Un niño descubre el sonido y comienza a jugar un nuevo juego. Tengo la dicha de poder observar sus gestos; y sonrío.
Mientras el humo forma a su capricho los dibujos en el aire, todo huele a futura tormenta. Han habido mensajes de lluvia, sin embargo hay quienes vaticinan viento y tierra. Ayer, o antes de ayer, la carcajada estrepitosa se abría paso entre los nombres que intentábamos leer, en idiomas que desconocemos. Nos resultaba divertido y, aún hoy, lo recordamos con una sonrisa.
Hay un rincón, desde el que te escribo hoy, lleno de instantes; estas dos paredes recrean momentos ‘clave’ de nuestras vidas. Detalles familiares que, enmarcados y bien dispuestos, sostienen lo que siempre nos ha unido: somos familia. Nunca falta la anécdota en este espacio de la casa de mis padres. Y se siente el manto tibio del cariño.
Es un buen sitio para empezar a escribirte hoy.
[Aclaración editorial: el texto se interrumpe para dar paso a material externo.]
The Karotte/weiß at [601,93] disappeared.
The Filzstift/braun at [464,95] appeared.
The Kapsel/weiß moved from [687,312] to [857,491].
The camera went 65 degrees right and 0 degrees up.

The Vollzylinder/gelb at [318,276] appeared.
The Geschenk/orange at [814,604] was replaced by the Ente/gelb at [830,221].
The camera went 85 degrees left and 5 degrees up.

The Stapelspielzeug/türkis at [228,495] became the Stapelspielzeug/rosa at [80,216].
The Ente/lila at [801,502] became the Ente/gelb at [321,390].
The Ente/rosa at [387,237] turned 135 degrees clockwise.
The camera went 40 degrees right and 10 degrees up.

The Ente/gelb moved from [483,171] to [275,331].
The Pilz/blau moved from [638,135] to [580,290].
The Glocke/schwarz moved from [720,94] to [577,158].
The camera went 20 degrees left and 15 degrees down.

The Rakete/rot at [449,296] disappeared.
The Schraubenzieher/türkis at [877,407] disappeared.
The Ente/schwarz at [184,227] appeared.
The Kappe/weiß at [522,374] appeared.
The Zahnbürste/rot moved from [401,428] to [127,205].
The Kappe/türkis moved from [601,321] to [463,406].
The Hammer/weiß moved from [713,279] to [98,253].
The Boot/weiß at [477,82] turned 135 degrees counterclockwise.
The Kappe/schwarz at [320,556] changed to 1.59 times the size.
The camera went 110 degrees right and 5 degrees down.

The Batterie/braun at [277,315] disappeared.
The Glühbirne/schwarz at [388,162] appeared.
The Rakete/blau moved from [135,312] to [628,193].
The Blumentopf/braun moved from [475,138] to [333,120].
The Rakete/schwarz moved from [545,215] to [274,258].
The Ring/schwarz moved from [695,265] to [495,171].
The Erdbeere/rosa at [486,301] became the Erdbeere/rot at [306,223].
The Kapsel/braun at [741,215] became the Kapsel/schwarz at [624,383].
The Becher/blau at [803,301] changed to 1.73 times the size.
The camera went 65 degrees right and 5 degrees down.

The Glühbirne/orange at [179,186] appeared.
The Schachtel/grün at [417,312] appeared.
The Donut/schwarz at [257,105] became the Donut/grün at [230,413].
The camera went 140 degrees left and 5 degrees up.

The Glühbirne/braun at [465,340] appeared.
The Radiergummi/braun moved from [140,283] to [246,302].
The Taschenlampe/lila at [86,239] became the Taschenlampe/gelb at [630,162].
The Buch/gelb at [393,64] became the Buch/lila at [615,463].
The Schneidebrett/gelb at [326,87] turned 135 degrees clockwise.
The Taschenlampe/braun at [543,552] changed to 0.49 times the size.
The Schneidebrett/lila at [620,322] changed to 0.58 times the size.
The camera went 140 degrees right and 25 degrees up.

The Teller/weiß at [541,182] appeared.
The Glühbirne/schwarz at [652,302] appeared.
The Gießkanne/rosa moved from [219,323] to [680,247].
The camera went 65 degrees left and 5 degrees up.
Por más que, muy probablemente, mañana, o pasado mañana, mute. ¿Por qué? porque en este espacio que he dado en llamar: diario de una escritora, esta sensación que provocan esos instantes en estas 49 fotos (de momento) está transmitida en cada uno de mis post.
Te dejo. Sopla fuerte el viento; y dicen que dicen quienes saben del lenguaje del tiempo, que muy probablemente vengan maravillosos cambios. ¿Sabes? estoy durmiendo con mucha tranquilidad, además. Y tengo la certeza de que esta es una de esas tantas cosas que nadie puede quitarte, algo así como la paz interior, lo vivido y/o tus conocimientos.
Un beso y un abrazo,
Anata Nakami
PD: Una de mis sobrinas con su mejor amiga, me leen; también. Y se divierten.